The question this signal answers is: beyond eligibility mismatch, what else is stopping patients from completing the referral process?

DQA Is "Disqualification Plus Barriers"

Considered separately, each of these three signal sources is useful. Considered together, they create a picture of the recruitment funnel that most programs currently cannot see.

Signal 1 tells you who tried to qualify and couldn't, and which eligibility criteria are functioning as the most significant recruitment barriers across the patient population. Signal 2 tells you what happened to the patients who did qualify and were referred — whether they made it to a screening visit, and whether they enrolled or failed at the site level. Signal 3 tells you what the patients were really dealing with: the logistical, social, and clinical realities that structured data does not capture.
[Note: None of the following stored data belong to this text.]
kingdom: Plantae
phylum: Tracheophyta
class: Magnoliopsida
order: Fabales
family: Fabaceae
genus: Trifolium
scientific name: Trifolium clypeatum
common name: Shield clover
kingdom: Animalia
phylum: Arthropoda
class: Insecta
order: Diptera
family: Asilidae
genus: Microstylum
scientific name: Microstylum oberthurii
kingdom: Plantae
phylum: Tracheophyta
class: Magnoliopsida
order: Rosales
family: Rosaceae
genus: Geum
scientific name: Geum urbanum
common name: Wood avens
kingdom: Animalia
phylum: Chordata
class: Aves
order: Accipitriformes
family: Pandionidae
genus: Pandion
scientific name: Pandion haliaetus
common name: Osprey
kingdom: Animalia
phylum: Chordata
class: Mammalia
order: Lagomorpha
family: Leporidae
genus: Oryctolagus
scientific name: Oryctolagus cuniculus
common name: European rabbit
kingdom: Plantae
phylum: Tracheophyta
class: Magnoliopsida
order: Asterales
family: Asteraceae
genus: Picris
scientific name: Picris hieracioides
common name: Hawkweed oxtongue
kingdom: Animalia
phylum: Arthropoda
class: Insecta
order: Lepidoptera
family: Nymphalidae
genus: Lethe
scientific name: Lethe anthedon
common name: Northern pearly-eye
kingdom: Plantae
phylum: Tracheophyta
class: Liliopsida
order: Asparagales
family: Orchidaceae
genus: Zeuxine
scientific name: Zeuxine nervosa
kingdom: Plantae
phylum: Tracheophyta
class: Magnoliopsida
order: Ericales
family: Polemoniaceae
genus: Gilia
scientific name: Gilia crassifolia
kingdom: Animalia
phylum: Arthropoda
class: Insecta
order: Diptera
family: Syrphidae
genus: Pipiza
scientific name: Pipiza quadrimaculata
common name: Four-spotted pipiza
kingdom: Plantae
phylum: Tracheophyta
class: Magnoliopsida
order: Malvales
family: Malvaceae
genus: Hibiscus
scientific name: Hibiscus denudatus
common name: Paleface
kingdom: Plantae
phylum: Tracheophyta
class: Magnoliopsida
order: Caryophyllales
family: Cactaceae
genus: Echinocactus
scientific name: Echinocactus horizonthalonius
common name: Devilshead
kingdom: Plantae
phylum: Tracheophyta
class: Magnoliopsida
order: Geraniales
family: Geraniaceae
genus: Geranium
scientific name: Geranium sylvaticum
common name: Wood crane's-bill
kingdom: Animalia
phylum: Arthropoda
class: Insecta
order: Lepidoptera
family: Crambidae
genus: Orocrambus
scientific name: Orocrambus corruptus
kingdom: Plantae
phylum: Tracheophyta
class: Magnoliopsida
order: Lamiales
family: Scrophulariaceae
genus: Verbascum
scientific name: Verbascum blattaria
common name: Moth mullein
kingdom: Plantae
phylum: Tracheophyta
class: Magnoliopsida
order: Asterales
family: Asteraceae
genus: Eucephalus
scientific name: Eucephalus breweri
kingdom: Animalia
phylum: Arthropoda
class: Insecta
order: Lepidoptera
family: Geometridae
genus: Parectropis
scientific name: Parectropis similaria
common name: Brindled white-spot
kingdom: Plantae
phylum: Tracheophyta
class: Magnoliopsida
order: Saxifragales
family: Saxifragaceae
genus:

Together, those three signals span three categories of disqualification: eligibility-based disqualification from questionnaire data, site-reported eligibility and non-eligibility barriers, and patient-reported barriers beyond eligibility. Understanding DQA broadly as the intersection of all three is what makes it a tool for strategic action rather than a retrospective report. “Measurement without action”, as Kyle Smith, Vice President of Sales at Carebox, noted at the Measuring Patient Engagement Summit in May 2026, “is just documentation”.

What Data Makes Possible

The value of a complete view of disqualification is easy to understand. When a program can see exactly which eligibility criteria are driving failures, what happened to referred patients at the site level, and what barriers prevented qualified patients from completing the process, it becomes possible to act on that intelligence in specific, targeted ways.

Those action pathways — eliminating dead ends in the patient experience, building continuous engagement beyond disqualification, feeding structured intelligence back to study teams, and calibrating upstream outreach for measurable ROI — are the subject of the next post in this series. The foundation starts here: with the patients who engaged and didn't make it through. Their data touches every stage of the recruitment journey, and programs that learn to read it find that it changes what questions they ask, what they optimize for, and ultimately how many patients make it through.